Made in Canada/fait au Canada is a biannual showcase of contemporary dance curated by choreographer/performer Yvonne Ng via her company princess productions. Over two weeks, the last of September and first of October, six works were presented, some new and some worthy remounts. The first three, all choreographed by men were collectively labeled IN(side)time; the second three, all choreographed by women were united as élémentale. This reviews concerns IN(side)time and the work of Québec City choreographer Daniel Bélanger and Toronto’s Louis Laberge-Coté.
“Quatuor pour la fin du temps” — an ensemble dance for four women — was first presented by Daniel Bélanger in 2004. The work is inspired by the story behind the creation of French composer Olivier Messiaen’s Quartet for the End of Time, which he composed while confined to a concentration camp during World War II.
The opening images are iconic — the women in black dresses and Mary Jane shoes, drawing lines up the backs of each others’ legs in a nod to the war-time rationing of stockings. If these pictures are familiar, a great deal of the choreography is not. At times it seems to draw on Asian influences, other times classical Western forms. All of the movement is highly articulated (a wringing hand gesture of loss, a foot flexing without a shoe), an aspect that is aided and abetted by some very sophisticated lighting ideas by Bernard White, who also designed the set. That set references some of what we know about life in a concentration camp — for example, the back of the stage is rigged with translucent panels and fluorescent lighting. It is transparent and airy but anchors the scenography mightily and made me think of the showers which would be a feature in any “camp” situation but which had more sinister connotations during WWII where they were also sites of extermination. Suitcases, the modern symbol of dislocation and transit, are placed in rectangles of light across the stage, one each for three of the four women. Some sections occur in near darkness while in others, the performers trigger the light cues — with the stamp of a foot, for example.

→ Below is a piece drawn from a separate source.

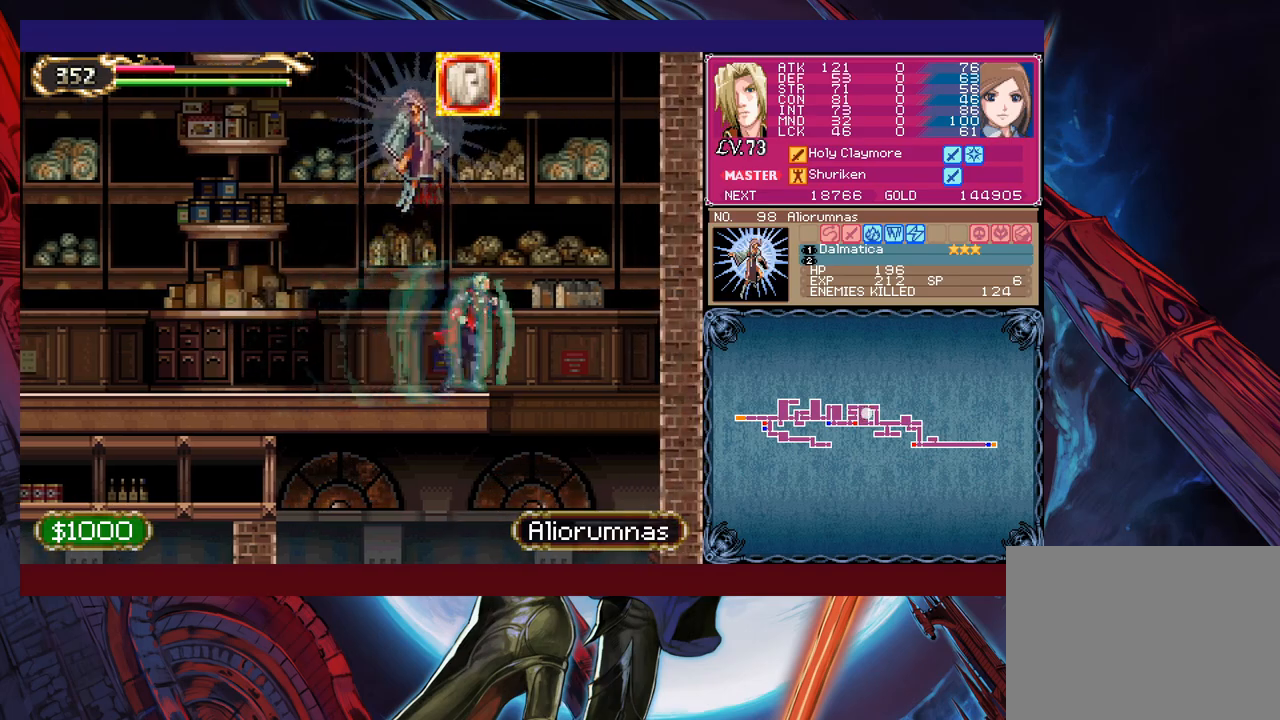
{"buttons": [], "left_stick": "left", "events": [[217, "left_stick", "center"], [267, "left_stick", "left"]]}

There is some terrific ensemble work, with aggressive, almost abusive duets and a coercive, coldly mean trio, much of it suggesting the push-pull brutality of the camps. Other sections are highly theatrical — one remarkable segment sees the women laying out the clothes from their suitcases in the shapes of the loved ones they’ve lost (one of these outfits appears to be a child’s). They dance around and next to the clothes and in and around the suitcases, eyes closed. In another section, they march like soldiers, though one of the four can’t quite keep up with the rest. Clichéd in some respects, but not to the point that it’s troubling; grim but lovely, “Quatuor pour la fin du temps” drips with sorrow.
“Soon…” choreographed by Louis Laberge-Coté, and performed by fellow Toronto Dance Theatre member Sean Ling and composer Laurel MacDonald, also explores a landscape of loss and mourning. Incorporating text from David Hare’s screenplay of “The Hours”, the work is a simple and powerful riff on losing someone. Both performers vocalize but they are never really in sync — there is always a sense that something (large) is dividing them even when their bodies are interlocked, as in one section that resembles an extended pietà.

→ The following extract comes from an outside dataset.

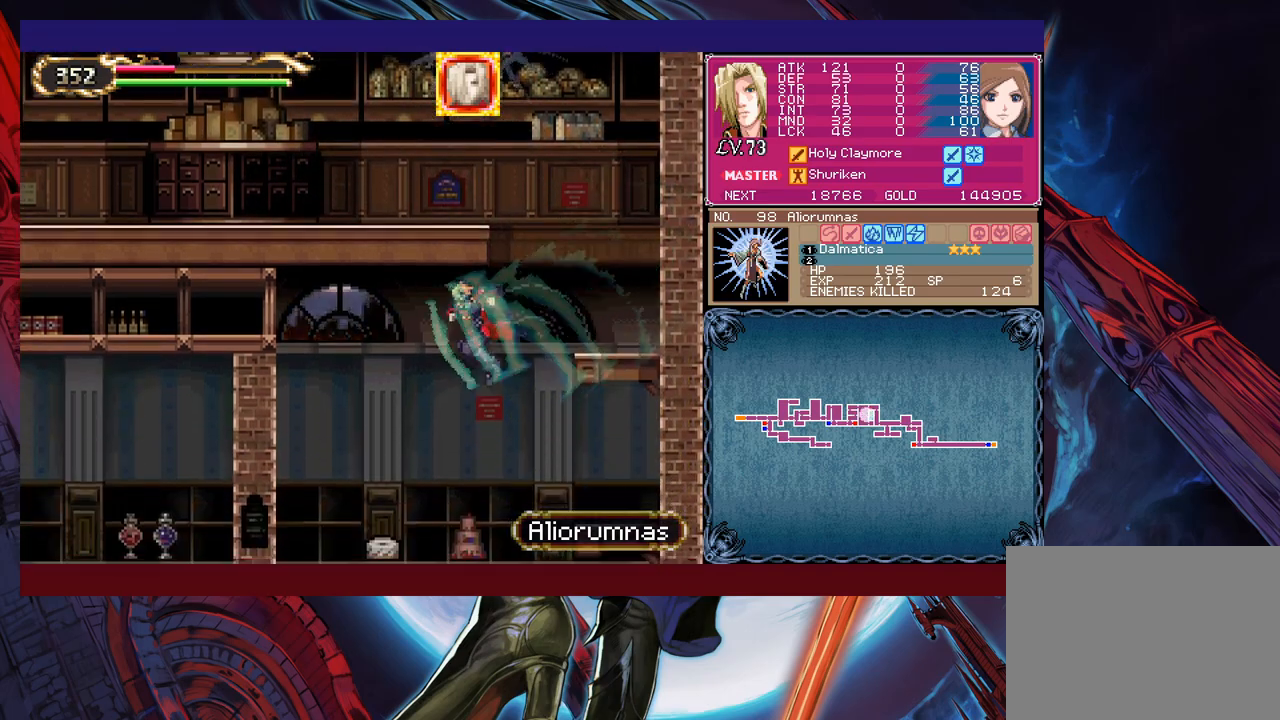
{"buttons": [], "left_stick": "right", "events": [[50, "left_stick", "right"], [200, "left_stick", "left"], [317, "left_stick", "center"], [450, "left_stick", "right"]]}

Some moments of the work are haunting — as when MacDonald takes her vocal lamentation out of the house and down the hall while Ling continues to dance as the spotlight on him dwindles. But I’ve always thought the great strength of dance is in abstraction, in suggesting the undercurrents of human experience in a very non-literal way. This piece seemed a bit overstated to me, the work of the performers compromised by a framework that seemed overly structured and obvious. Loss can be a hammer blow but the ever expanding ripples and ramifications of loss are hugely complicated and, for me, “Soon…” didn’t really capture that.
Also by Laberge-Coté, “Scharachnia” is a solo for another fellow Toronto Dance Theatre member Johanna Bergfeldt. An exploration of the predator/prey dynamic, fear and, as the program notes, the subsequent “birth of alienation”, this work is scary in its intensity. Bergfeldt performs much of the piece with her back to the audience. And, what an expressive back she has — evoking fear, rage and defiance simply by extending her muscles and exposing her skelecature.

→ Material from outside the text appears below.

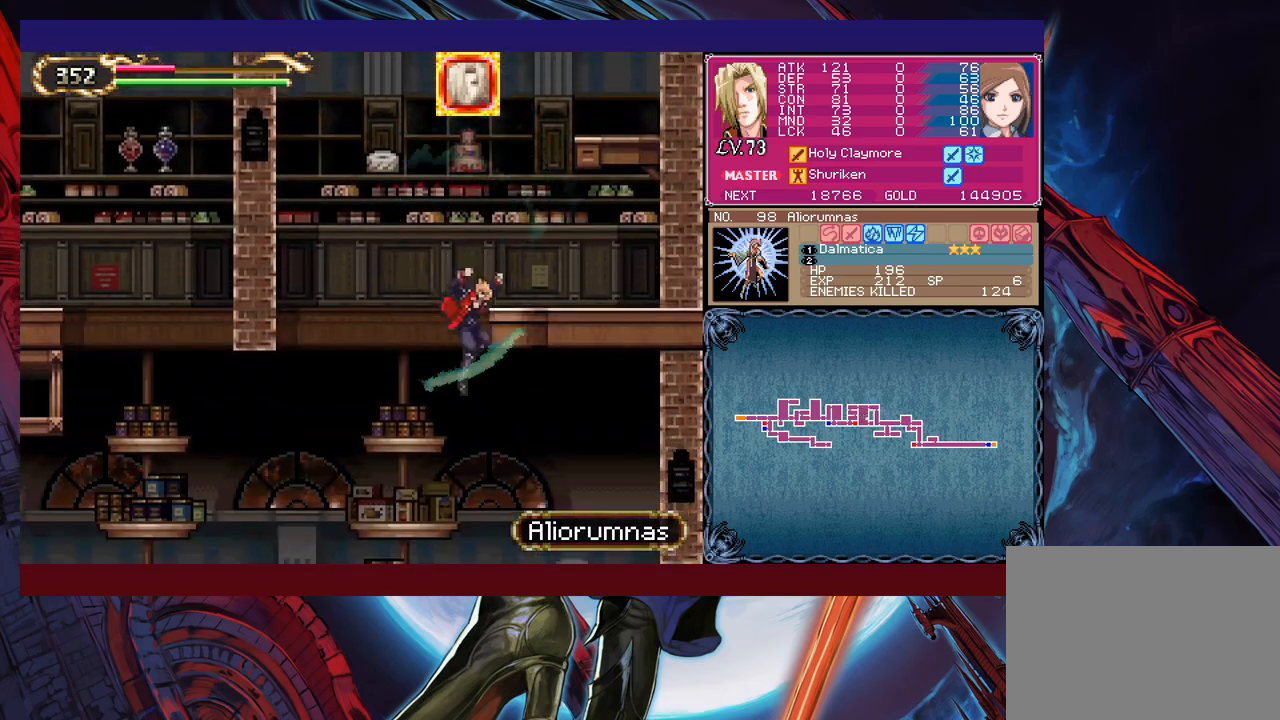
{"buttons": [], "left_stick": "left", "events": [[17, "left_stick", "left"]]}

There are repeated physical motifs — violent wiping of the mouth, head-shaking — that offer some not-so-subtle clues to this woman’s emotional turmoil. The work derives just as much atmospheric power from Phil Strong’s eerie sound design of dripping water and creaking doors. The sum total is a bit madwoman-in-the-attic and might veer into camp in the hands of another performer. But because Bergfeldt is so absolutely committed to her interpretation of a woman grappling with the aftermath of rape (as fairly explicitly stated in the program notes), we believe in and empathize with her pain and confusion.
Despite their individual excellence, taken together the three works make for a somewhat depressing evening of performance. Serious depictions of serious subject matter, no matter how thrillingly interpreted, can be difficult to absorb without a few moments of levity here and there. I left the theatre impressed but not elevated; educated but not transformed. That said, I find myself still mulling over the meaning of these works, recalling some of the images and rolling them around in my head. Perhaps they are still working away at a subconscious level, on a slightly longer arc of digestion than many dance performances.